Starting from Barsu village (45 km away from Uttarkashi), the six-hour trek to Dayara Bugyal will take you through beautiful countryside with lush greenery and stunning view of the hillocks and mountains. Miles and miles of greenery, gentle rolling hills, view of not-so-distant mountains, cattle grazing—absolute idyllic bliss
Valley of Flowers National Park
Flowers burst upon rocks, proliferate over every inch of space and devouring every morsel of soil. In May, large parts of the valley are full of blue primulas. In June, it is the purple-red of geraniums that dominate, but gives way to herds of lanky, fragrant polygonums in September. Monsoon time is when maximum flowers bloom. The valley is home to a bewildering variety of plants; in a few square kilo metres there are a hundred plant species to be seen. At the far end of the valley is where the Pushpawati spreads out into many streams.
Kausani: Perennial Darling
Kausani is not just a scenic hill station in Kumaon that travellers visit for its sublime views of the Panchachuli mountains. It is deeply rooted in history—according to cosmic time, it was where the Pandavas had their last meal. It is also the home of the poet Sumitranandan Pant, and a long-time residence and ashram of Mahatma Gandhi. The views of the Kumaon Himalaya, as we said, are to die for.
Kedarnath Wildlife Sanctuary
To most, Kedarnath immediately brings to mind the 1200-year-old temple here that is one of the 12 jyotirlingas. However, the larger Kedarnath Wildlife Sanctuary has a fascinating, sub-arctic environment with quite a few treasured animal species here, including the Himalayan Musk Deer—for whose conservation the reserve was conceived in the first place—and the Himalayan Monal.
Lansdowne: The Woods are Lovely, Dark and Deep
the locals even today fondly recall Lansdowne as ‘Kaalundanda’, translating to 'the dark woods' in Garhwali. A light mist covers much of the way that winds around the valley, and offers plenty of photo-ops and resting spots. Also try hiking up to the Tiffin Top—a bracing climb that’ll zap the lethargy right out of you—and enjoying the view of the Trishul and Chaukhamba peaks from the top.
Ranikhet: Walker's Wonder
This thickly forested paradise was discovered by the British who, in the late 1860s, came looking to house their army and administration in a hilly ‘station’ that could provide both strategic and economic advantages. The tranquil green meadows surrounded by pine and oak forests, with a panoramic view of the Kumaon Himalaya, provided ideal environs for Tudor-style bungalows, churches, a country club, a golf course and a full-fledged army regiment.

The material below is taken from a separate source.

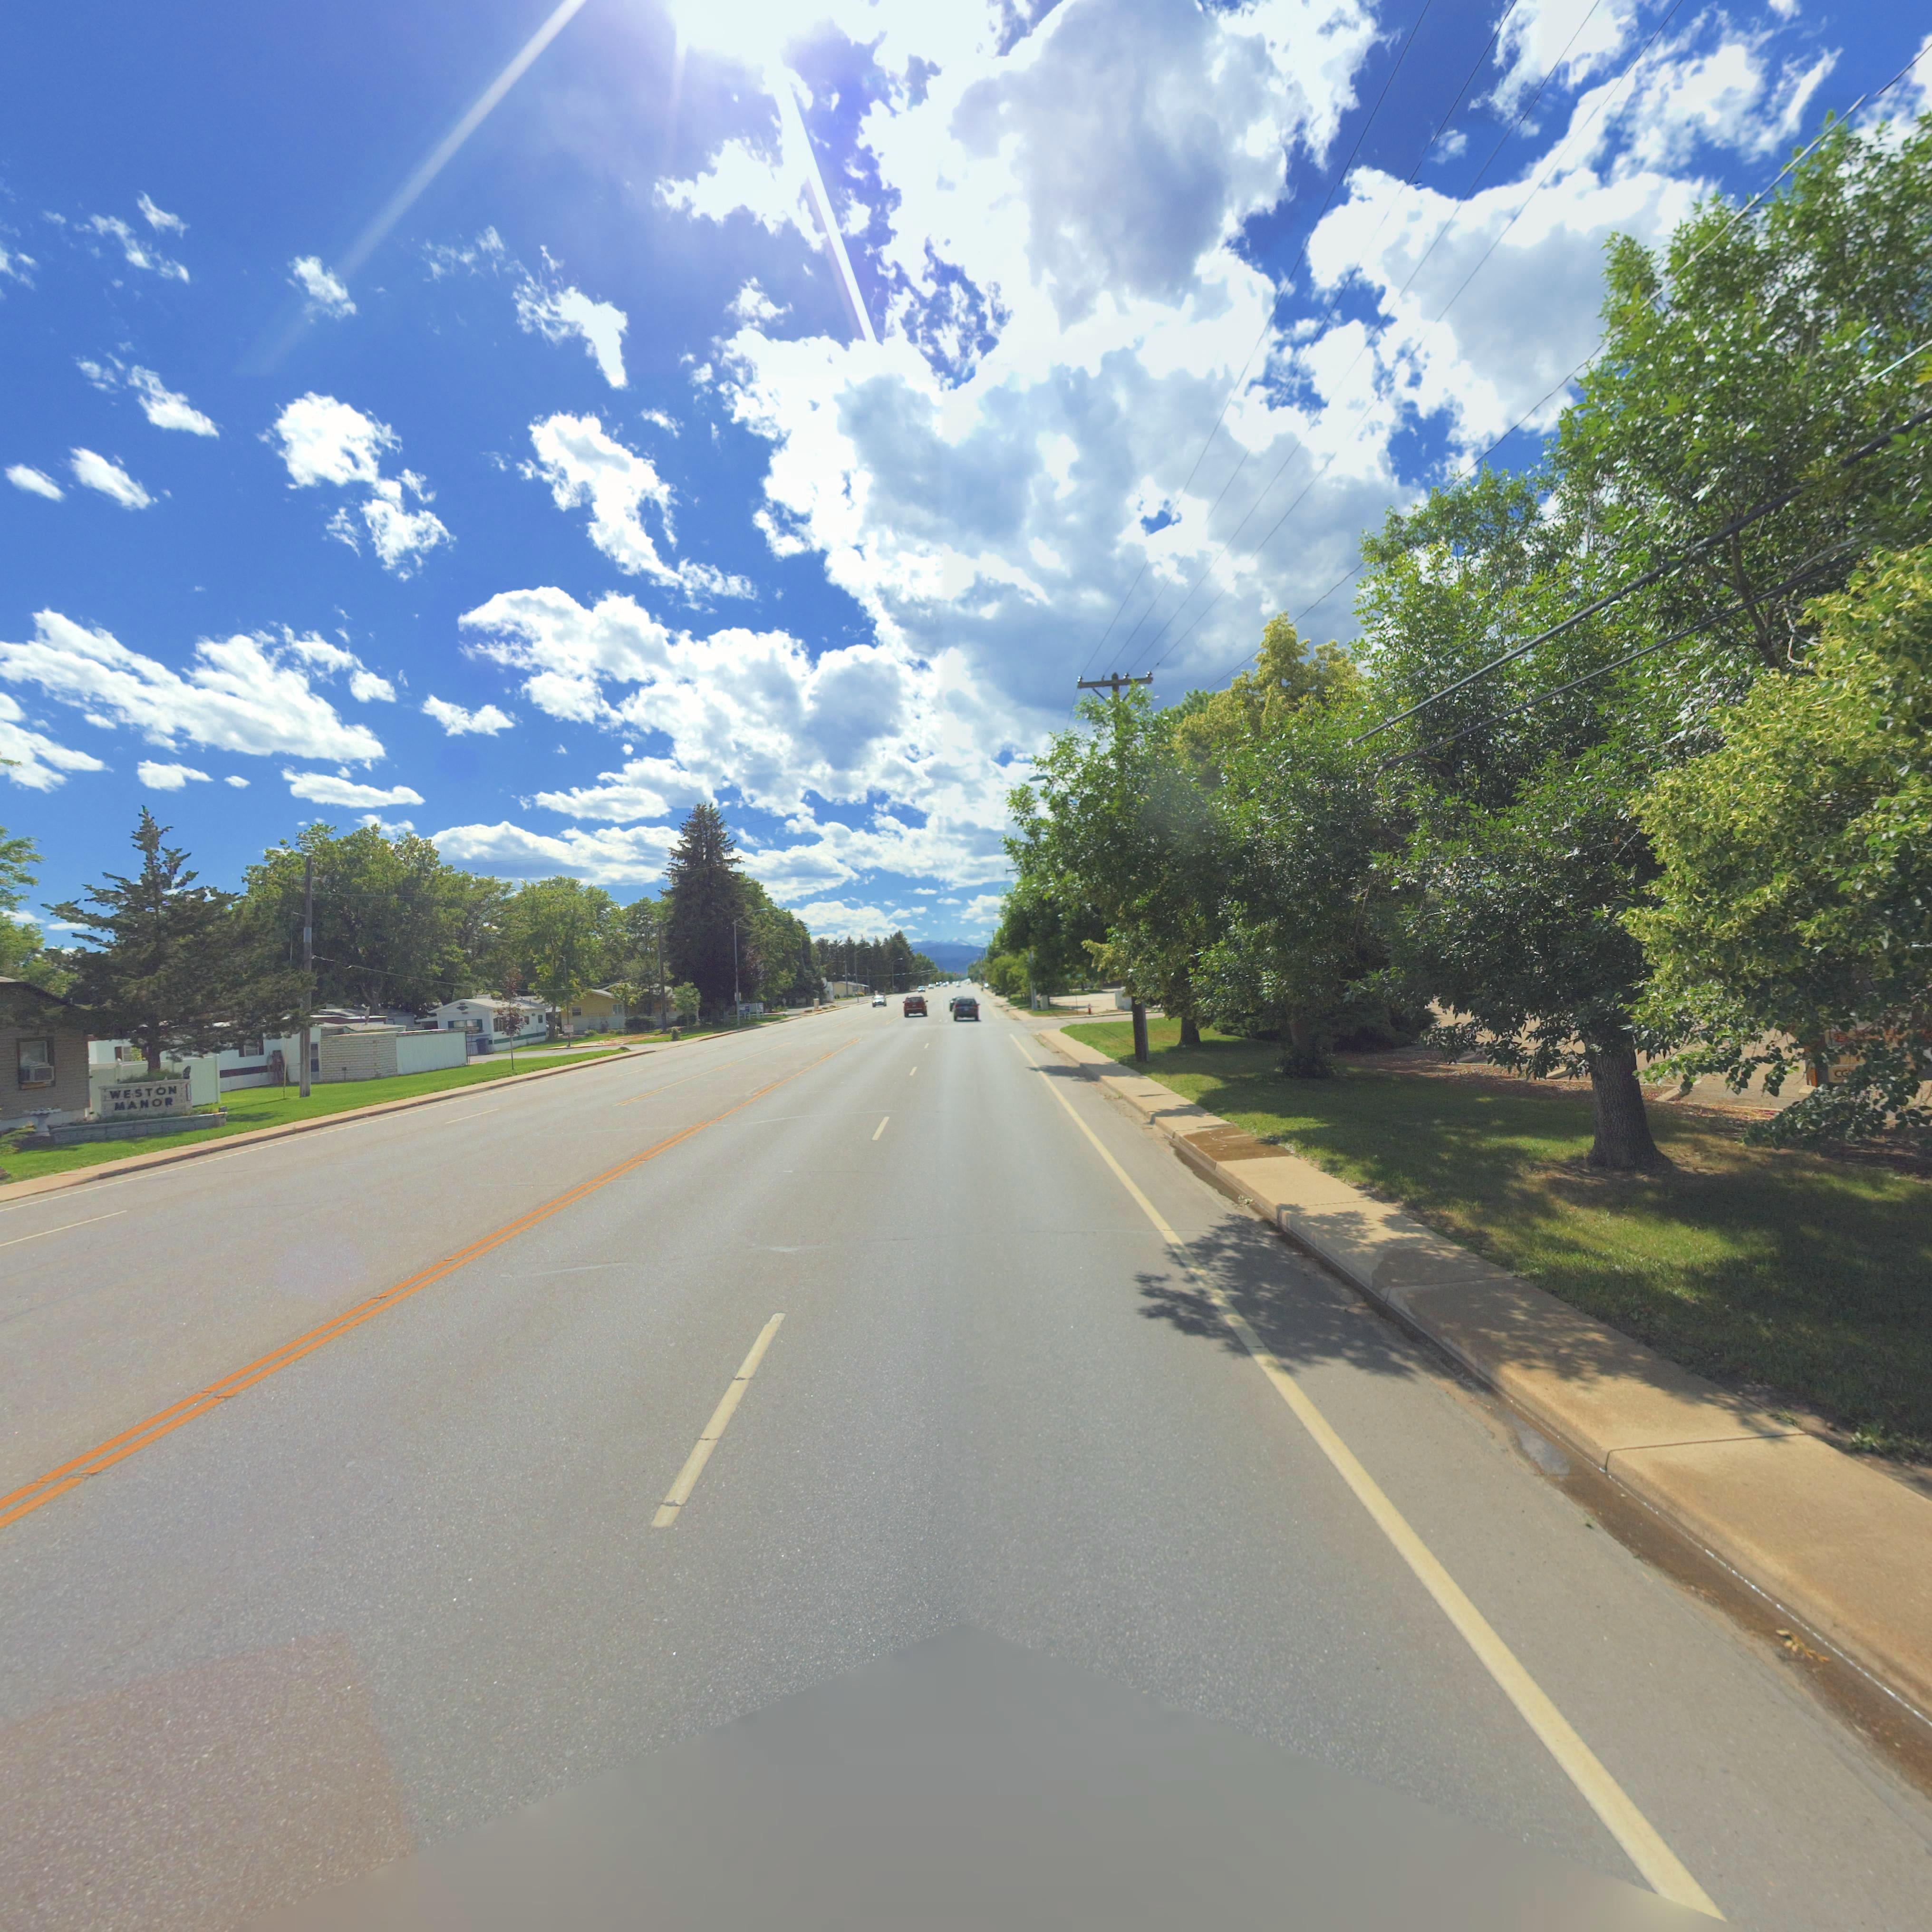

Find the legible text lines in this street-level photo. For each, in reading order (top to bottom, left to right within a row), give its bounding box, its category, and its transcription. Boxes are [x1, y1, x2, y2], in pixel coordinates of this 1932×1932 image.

[107, 1084, 178, 1100] BusinessName: WESTON
[114, 1096, 174, 1111] BusinessName: MANOR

The cable car from Joshimath deposits one from over the treetops right into the heart of snow. The air is scented with pine and there are oaks and firs everywhere. The ski resort is located at a height of around 10,000ft and despite there only being opportunities for skiing, the experience that it offers is unforgettable.
Binsar: Birdwatcher Haven
Lying in the lap of the Kumaon hills, the Binsar Wildlife Sanctuary stretches over 47 sq km of unsullied dense oak, rhododendron and pine forest at an average altitude of 8,000m. Its inhabitants include barking deer, goral, pine Martens, langurs, porcupines and leopards.
Landour: Mussoorie's Little Brother
Mussoorie is probably one of the most-visited places in northern India in terms of travelling to the mountains. And why not? It is a historical sanatorium and a prominent British summer capital with several iconic landmarks. But a short walk away is Landour, its cozy little sibling where the famed Mussoorie winter lines can be seen. Landour, known for its cafés and chic hotels, is also where writer Ruskin Bond and filmmakers Victor Banerjee and Vishal Bhardwaj have residences.